The beta's out? Thought it wasn't going to be until May...or was that the time I read when they expected it to be finished by? Probably the latter. Anyway, I totally agree with you on this one. Most people shouldn't even be downloading the beta version of browsers.
It's been out for a few days now. drhowarddrfine broke the news on SitePoint the day it became available.
Guys on my MSN keep sending links to this news many times but I haven't even visited any of the news page. I think I'm going to wait until the Final version, have no business to debug it so there's no point to install a buggy piece of software. And well... no comment for the people who are recoding their sites against it...
My husband got it and checks stuff in it. I recently did a "fake frames" page where I decided to go ahead and do hacks for IE5.5 and Opera (the Opera one was only for looks (removing a scrollbar it will never use) and because I've never hacked for it before and it was kinda fun)... and asked my husband how it looked on his machine. He's like, it looks bad in IE. I said well my Tredosofts are showing it fine. Then he's like, it added a horizontal scrollbar and I'm looking all over what can be causing this, and then he's like, o, IE8 beta. Pshshshsh waste of my time! I don't expect IE8 to be adding scrollbars where no other browser including IE5.5, 6 and 7 don't. On the other hand I'm tempted to get it as a standalone download when it's almost not beta anymore cause I keep hearing that it's going to be built-in with the next Windows version which I don't plan on spending a gazillion euros to buy.
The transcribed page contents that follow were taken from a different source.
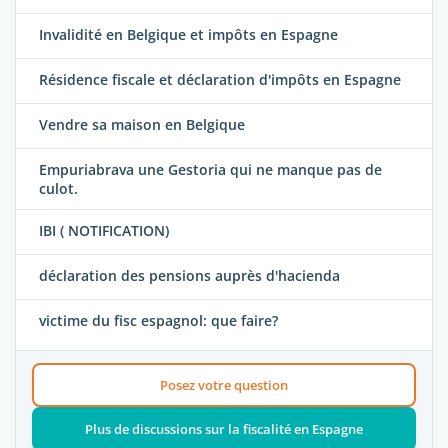
Invalidité en Belgique et impôts en Espagne
Résidence fiscale et déclaration d'impôts en Espagne
Vendre sa maison en Belgique
Empuriabrava une Gestoria qui ne manque pas de
culot.
IBI ( NOTIFICATION)
déclaration des pensions auprès d'hacienda
victime du fisc espagnol: que faire?
Posez votre question
Plus de discussions sur la fiscalité en Espagne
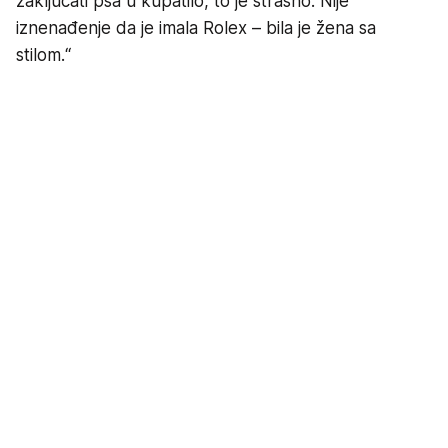
zaključati psa u kupatilo, to je strašno. Nije
iznenađenje da je imala Rolex – bila je žena sa
stilom.“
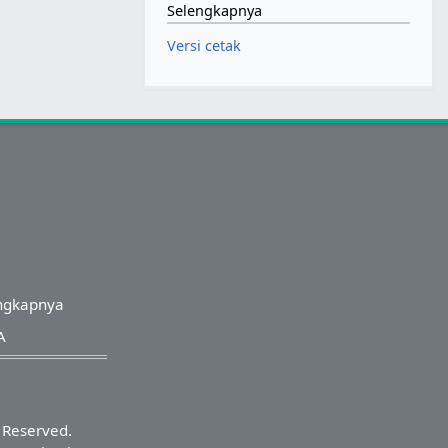
Selengkapnya
Versi cetak
ngkapnya
A
s Reserved.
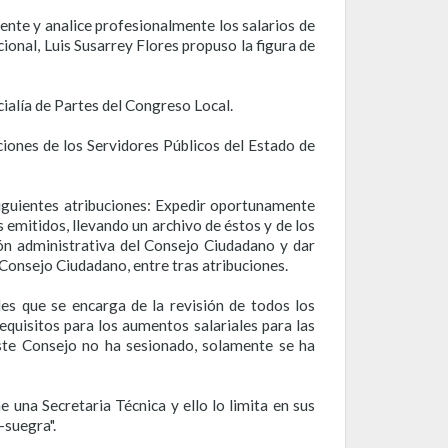
nte y analice profesionalmente los salarios de
onal, Luis Susarrey Flores propuso la figura de
cialía de Partes del Congreso Local.
ciones de los Servidores Públicos del Estado de
iguientes atribuciones:
Expedir oportunamente
s emitidos, llevando un archivo de éstos y de los
n administrativa del Consejo Ciudadano y dar
Consejo Ciudadano, entre tras atribuciones.
s que se encarga de la revisión de todos los
equisitos para los aumentos salariales para las
este Consejo no ha sesionado, solamente se ha
e una Secretaria Técnica y ello lo limita en sus
-suegra".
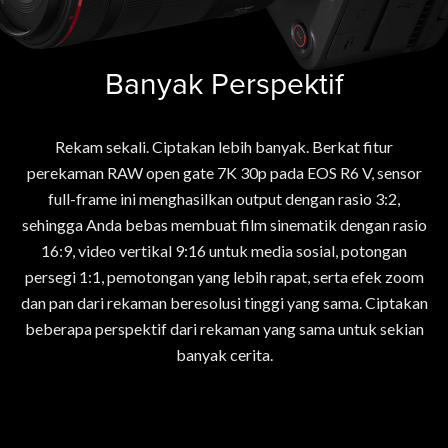
Banyak Perspektif
Rekam sekali. Ciptakan lebih banyak. Berkat fitur
perekaman RAW open gate 7K 30p pada EOS R6 V, sensor
full-frame ini menghasilkan output dengan rasio 3:2,
sehingga Anda bebas membuat film sinematik dengan rasio
16:9, video vertikal 9:16 untuk media sosial, potongan
persegi 1:1, pemotongan yang lebih rapat, serta efek zoom
dan pan dari rekaman beresolusi tinggi yang sama. Ciptakan
beberapa perspektif dari rekaman yang sama untuk sekian
banyak cerita.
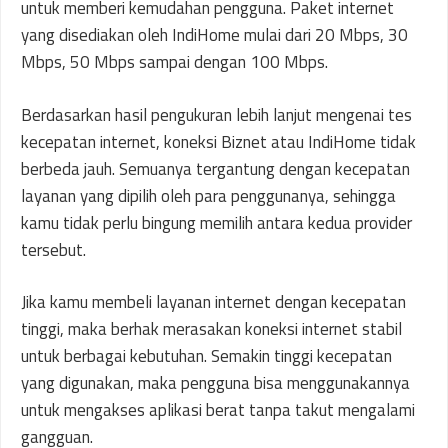
untuk memberi kemudahan pengguna. Paket internet
yang disediakan oleh IndiHome mulai dari 20 Mbps, 30
Mbps, 50 Mbps sampai dengan 100 Mbps.
Berdasarkan hasil pengukuran lebih lanjut mengenai tes
kecepatan internet, koneksi Biznet atau IndiHome tidak
berbeda jauh. Semuanya tergantung dengan kecepatan
layanan yang dipilih oleh para penggunanya, sehingga
kamu tidak perlu bingung memilih antara kedua provider
tersebut.
Jika kamu membeli layanan internet dengan kecepatan
tinggi, maka berhak merasakan koneksi internet stabil
untuk berbagai kebutuhan. Semakin tinggi kecepatan
yang digunakan, maka pengguna bisa menggunakannya
untuk mengakses aplikasi berat tanpa takut mengalami
gangguan.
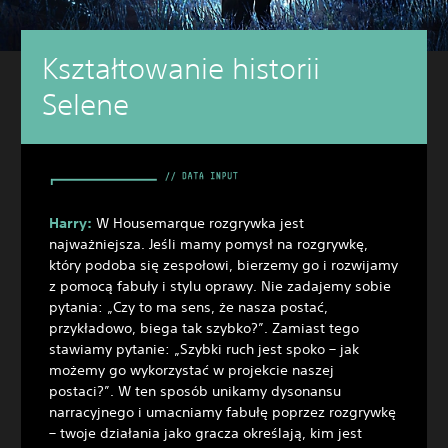
Kształtowanie historii
Selene
Harry:
W Housemarque rozgrywka jest
najważniejsza. Jeśli mamy pomysł na rozgrywkę,
który podoba się zespołowi, bierzemy go i rozwijamy
z pomocą fabuły i stylu oprawy. Nie zadajemy sobie
pytania: „Czy to ma sens, że nasza postać,
przykładowo, biega tak szybko?”. Zamiast tego
stawiamy pytanie: „Szybki ruch jest spoko – jak
możemy go wykorzystać w projekcie naszej
postaci?”. W ten sposób unikamy dysonansu
narracyjnego i umacniamy fabułę poprzez rozgrywkę
– twoje działania jako gracza określają, kim jest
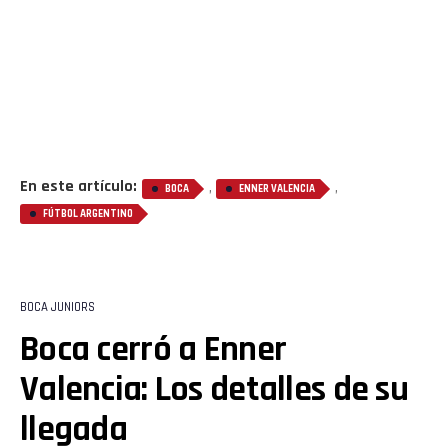
En este artículo:
,
,
BOCA
ENNER VALENCIA
FÚTBOL ARGENTINO
BOCA JUNIORS
Boca cerró a Enner
Valencia: Los detalles de su
llegada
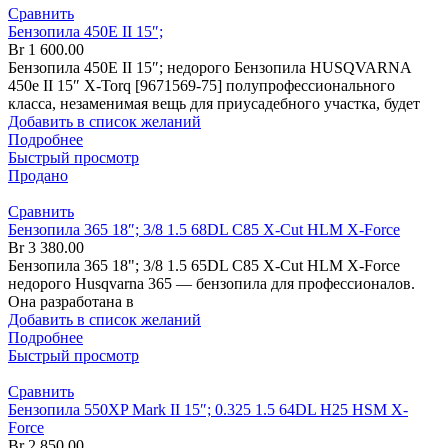
Сравнить
Бензопила 450Е II 15″;
Br
1 600.00
Бензопила 450Е II 15″; недорого Бензопила HUSQVARNA
450е II 15″ X-Torq [9671569-75] полупрофессионального
класса, незаменимая вещь для приусадебного участка, будет
Добавить в список желаний
Подробнее
Быстрый просмотр
Продано
Сравнить
Бензопила 365 18″; 3/8 1.5 68DL C85 X-Cut HLM X-Force
Br
3 380.00
Бензопила 365 18"; 3/8 1.5 65DL C85 X-Cut HLM X-Force
недорого Husqvarna 365 — бензопила для профессионалов.
Она разработана в
Добавить в список желаний
Подробнее
Быстрый просмотр
Сравнить
Бензопила 550XP Mark II 15″; 0.325 1.5 64DL H25 HSM X-
Force
Br
2 850.00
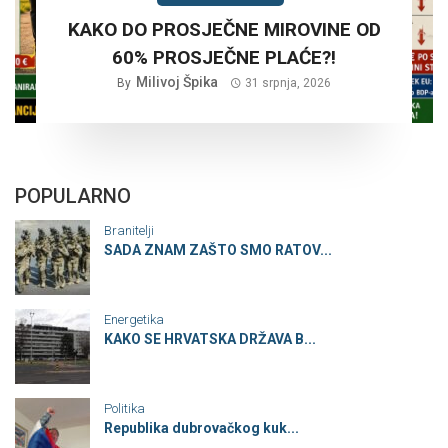
KAKO DO PROSJEČNE MIROVINE OD
60% PROSJEČNE PLAĆE?!
Milivoj Špika
By
31 srpnja, 2026
POPULARNO
Branitelji
SADA ZNAM ZAŠTO SMO RATOV...
Energetika
KAKO SE HRVATSKA DRŽAVA B...
Politika
Republika dubrovačkog kuk...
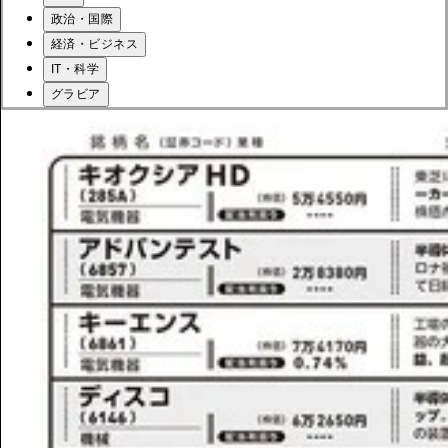
政治・国際
経済・ビジネス
IT・科学
グラビア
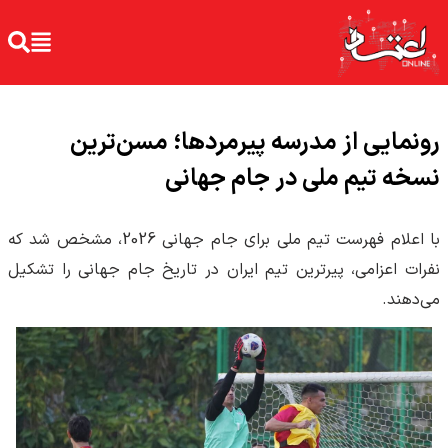
رونمایی از مدرسه پیرمردها؛ مسن‌ترین
نسخه تیم ملی در جام جهانی
با اعلام فهرست تیم ملی برای جام جهانی 2026، مشخص شد که
نفرات اعزامی، پیرترین تیم ایران در تاریخ جام جهانی را تشکیل
می‌دهند.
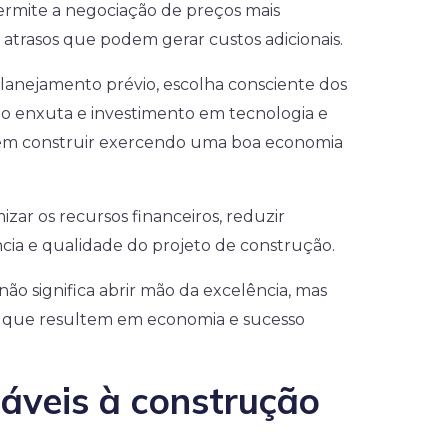
rmite a negociação de preços mais
e atrasos que podem gerar custos adicionais.
 planejamento prévio, escolha consciente dos
ção enxuta e investimento em tecnologia e
em construir exercendo uma boa economia
izar os recursos financeiros, reduzir
ência e qualidade do projeto de construção.
ão significa abrir mão da excelência, mas
es que resultem em economia e sucesso
iáveis à construção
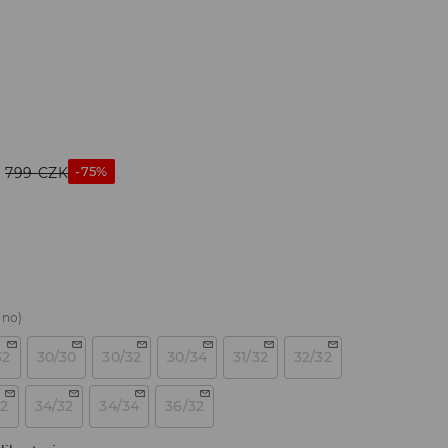
-75%
799
CZK
áno)
32
30/30
30/32
30/34
31/32
32/32
32
34/32
34/34
36/32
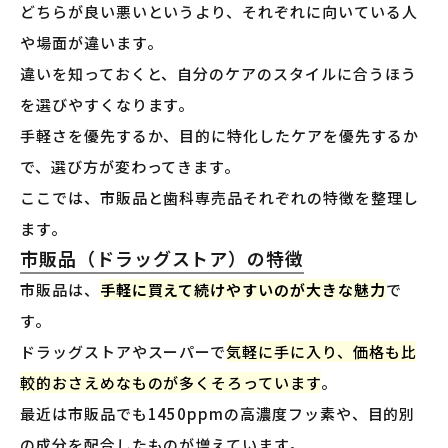
どちらが良い悪いというより、それぞれに向いている人
や場面が違います。
違いを知っておくと、自分のケアのスタイルに合うほう
を選びやすくなります。
手軽さを優先するか、目的に特化したケアを優先するか
で、選び方が変わってきます。
ここでは、市販品と歯科専売品それぞれの特徴を整理し
ます。
市販品（ドラッグストア）の特徴
市販品は、
手軽に買えて続けやすいのが大きな魅力
で
す。
ドラッグストアやスーパーで
気軽に手に入り、価格も比
較的おさえめなものが多くそろっています
。
最近は市販品でも1450ppmの高濃度フッ素や、目的別
の成分を配合したものが増えています。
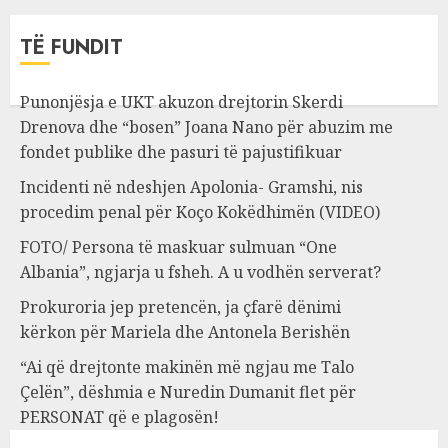
TË FUNDIT
Punonjësja e UKT akuzon drejtorin Skerdi
Drenova dhe “bosen” Joana Nano për abuzim me
fondet publike dhe pasuri të pajustifikuar
Incidenti në ndeshjen Apolonia- Gramshi, nis
procedim penal për Koço Kokëdhimën (VIDEO)
FOTO/ Persona të maskuar sulmuan “One
Albania”, ngjarja u fsheh. A u vodhën serverat?
Prokuroria jep pretencën, ja çfarë dënimi
kërkon për Mariela dhe Antonela Berishën
“Ai që drejtonte makinën më ngjau me Talo
Çelën”, dëshmia e Nuredin Dumanit flet për
PERSONAT që e plagosën!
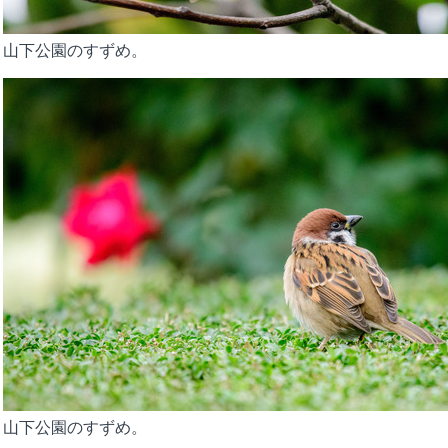
山下公園のすずめ。
山下公園のすずめ。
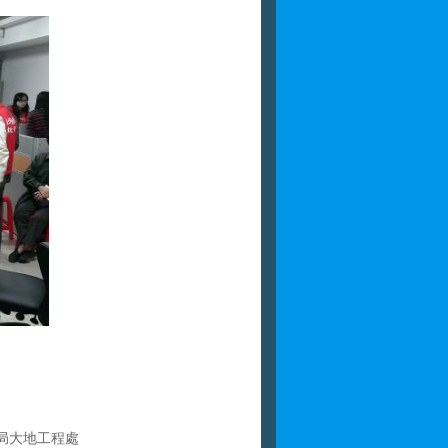
局大地工程處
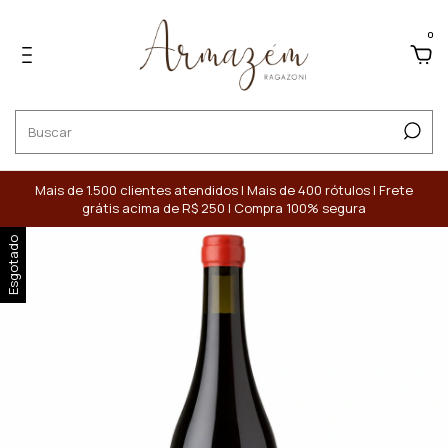
0
Mais de 1.500 clientes atendidos | Mais de 400 rótulos | Frete
grátis acima de R$ 250 | Compra 100% segura
Esgotado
I still go online to look up if IE7 supports a particular thing and teh googles is unfortunately full with all the sites who said that "IE7 beta doesn't do this and doesn't do that and no hover and no combinators blah blah" and the final version had all those fixed. People blogged so much about IE7 and now that info is outdated and should be pushed to the bottom of teh googles. And Jamesicus broke it here too.
See, tredo's under *nix are USELESS for evaluating code for IE for one simple reason - FREETYPE. *nix does not use the same font renderer and thering your layouts if relying on the width of the fonts will usually break BADLY. Working in *nix as JUST *nix is just not viable for most development, you'd be better served booting an actual copy of XP under VMWare or Parallels - because running them through WINE is really pointless. (Which is part of why I don't bother even trying to use Linux or OSX for development even though I have both readily available - it's just not suited to the task)
Nah, I gots Fake IE64Linux on the *nix box but the Tredo's are on the Windows machine (which stays at work, so I don't always have access to it)... though I'm not sure what I'm getting for fonts cause I downloaded Cooper Black for a test and set it in the folder with all the other fonts and the browsers apparently aren't checking that folder... This screen gets dimmer every day so the plan is indeed to get another notebook (hopefully with XP otherwise Vista doesn't work well with VMWare or at all yet), keep the license and have Ubuntu as the main OS and run 'blows like a program. But that's later or never, depending on when this machine dies and how long XP is available at non-assrape prices (I expect the price to rise as demand increases for XP while supplies dwindle.